Announcing half-year results, Dr Martens reported a disappointing 5% drop in pre-tax profit in the six months to September 30 despite a 13% increase in sales as the company said it had invested more in marketing, personnel and new stores.
The firm said sales of around £10m expected over the period were delayed due to strikes at the Port of Felixstowe and staffing shortages at its distribution center in the Netherlands.
Kenny Wilson, chief executive of Dr Martens, said he was “very confident in our forecasts for Christmas.”
He said the group is still seeing an increase in supply costs “across the board,” from the oil-based product used to make the outsole to leather and energy.
“We will only raise prices to cover inflation. This year we raised prices for the first time in two years and will cover inflation next year,” added Wilson.
Staff costs are on the rise and Dr Martens is offering a £500 bonus paid out during October and November to around 2,000 of its 3,500 employees worldwide.

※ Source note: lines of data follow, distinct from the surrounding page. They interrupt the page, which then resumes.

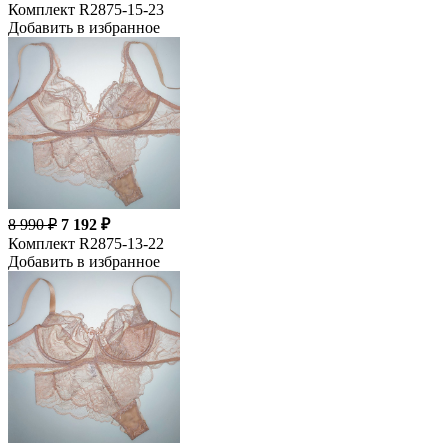
Комплект R2875-15-23
Добавить в избранное
8 990 ₽
7 192 ₽
Комплект R2875-13-22
Добавить в избранное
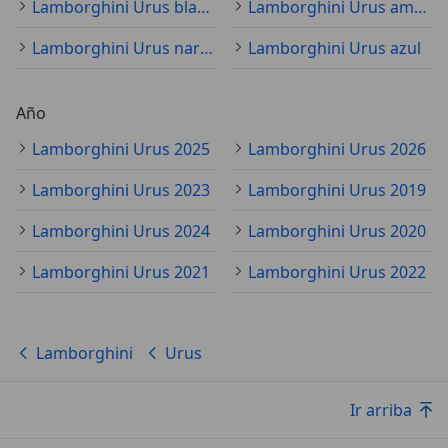
Lamborghini Urus blanco
Lamborghini Urus amarillo
Lamborghini Urus naranja
Lamborghini Urus azul
Año
Lamborghini Urus 2025
Lamborghini Urus 2026
Lamborghini Urus 2023
Lamborghini Urus 2019
Lamborghini Urus 2024
Lamborghini Urus 2020
Lamborghini Urus 2021
Lamborghini Urus 2022
Lamborghini
Urus
Ir arriba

The payments will go to employees who work at least 20 hours a week and earn less than £45,000 a year, from the UK factory and head office to purchasing teams in the US, Europe, South Korea and Bangladesh.

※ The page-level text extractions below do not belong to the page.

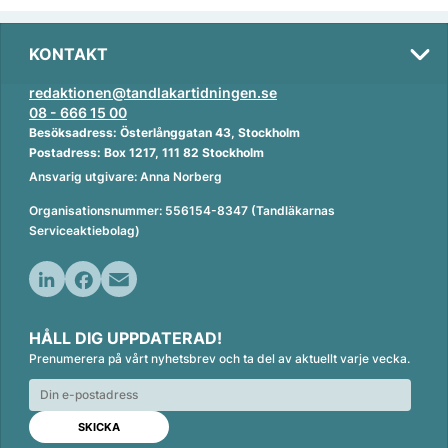
KONTAKT
redaktionen@tandlakartidningen.se
08 - 666 15 00
Besöksadress: Österlånggatan 43, Stockholm
Postadress: Box 1217, 111 82 Stockholm
Ansvarig utgivare: Anna Norberg
Organisationsnummer: 556154-8347 (Tandläkarnas
Serviceaktiebolag)
L
F
E
i
a
m
HÅLL DIG UPPDATERAD!
n
c
a
Prenumerera på vårt nyhetsbrev och ta del av aktuellt varje vecka.
k
e
i
e
b
l
d
o
I
o
n
k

Wilson said the company was paying because its workers were facing “very tough levels of inflation” around the world: “At the end of the day, people are the differentiator. We have a very passionate workforce and we wanted to show that we care about the people who work for Dr. Martens and actions speak louder than words.”
Shares fell nearly 24% as the company warned of “volatile trading” in recent weeks, due in part to mild fall weather in the UK and Europe, and said profit margins would suffer.
John Stevenson, retail analyst at brokerage Peel Hunt, said the numbers indicate “some concern about clothing inventory during peak trading, reflecting these higher inventory levels and inclement weather.”